I enjoyed reading this article because I felt it had a lot of information that is important when it comes to the history of nursing. Ive never been one who was very interested in history, but with my desire to be a nurse, I think it is interesting to know a little bit about what nursing was like before nursing schools were established and technology was developed. She Went to War: Indiana Women Nurses in the Civil War is a very good article for nursing students or current nurses to read. Someone not going into the nursing field probably would not find it very interesting; however, if it is someone who enjoys history and wants to know more details about the Civil War, this would be a very good article to read. Until I read this article, I never knew that the impact these nurses had on the war was so large. I never realized how much women were looked down on because the men thought they were not capable of the same things they were. In todays society, men and women are looked at as equal. For these women to have to enter the war field without any previous preparation for what was to come, it shows how brave they must have been. Without these women, many soldiers may have died from diseases and other things.

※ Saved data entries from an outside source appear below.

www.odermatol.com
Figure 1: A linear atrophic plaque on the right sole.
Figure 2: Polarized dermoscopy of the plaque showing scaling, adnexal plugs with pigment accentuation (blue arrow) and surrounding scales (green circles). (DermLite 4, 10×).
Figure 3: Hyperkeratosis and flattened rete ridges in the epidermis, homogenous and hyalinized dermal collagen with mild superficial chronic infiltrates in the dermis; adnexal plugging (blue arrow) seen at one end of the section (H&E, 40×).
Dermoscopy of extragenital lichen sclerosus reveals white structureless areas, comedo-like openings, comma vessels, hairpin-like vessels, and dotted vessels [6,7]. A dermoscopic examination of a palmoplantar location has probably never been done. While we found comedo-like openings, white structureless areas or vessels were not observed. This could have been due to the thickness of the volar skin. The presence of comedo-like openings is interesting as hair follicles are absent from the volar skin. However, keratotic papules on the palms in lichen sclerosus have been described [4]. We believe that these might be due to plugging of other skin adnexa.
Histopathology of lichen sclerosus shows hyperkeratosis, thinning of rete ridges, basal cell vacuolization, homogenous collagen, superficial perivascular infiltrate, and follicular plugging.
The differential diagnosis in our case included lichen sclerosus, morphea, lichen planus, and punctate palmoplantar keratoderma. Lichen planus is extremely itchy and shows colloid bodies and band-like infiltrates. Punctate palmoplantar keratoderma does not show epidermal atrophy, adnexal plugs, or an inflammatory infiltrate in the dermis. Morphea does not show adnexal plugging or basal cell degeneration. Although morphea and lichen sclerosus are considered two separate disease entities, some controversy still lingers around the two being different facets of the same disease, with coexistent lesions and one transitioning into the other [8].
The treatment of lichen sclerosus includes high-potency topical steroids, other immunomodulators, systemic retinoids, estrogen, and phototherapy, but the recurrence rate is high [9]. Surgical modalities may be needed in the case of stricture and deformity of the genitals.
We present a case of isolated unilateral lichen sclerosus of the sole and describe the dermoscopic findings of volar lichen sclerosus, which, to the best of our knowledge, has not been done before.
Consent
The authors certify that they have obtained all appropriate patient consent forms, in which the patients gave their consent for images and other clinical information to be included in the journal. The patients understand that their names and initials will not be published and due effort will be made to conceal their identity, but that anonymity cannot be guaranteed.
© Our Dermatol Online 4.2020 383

Peggy Brase Seigel wrote this article to show how big of an impact women in Indiana, but also women in general, had on the Civil War. Because so many historians have largely excluded these women, they have not been recognized for the hardships they endured and the risks they faced entering the war zone. Seigel includes many names of the women who helped in the war efforts as nurses to give them the recognition they deserve. Seigel did an excellent job in accomplishing her goals for writing this article with all of the descriptions and details she provides about these women nurses and the thing they endured throughout their time serving in the war.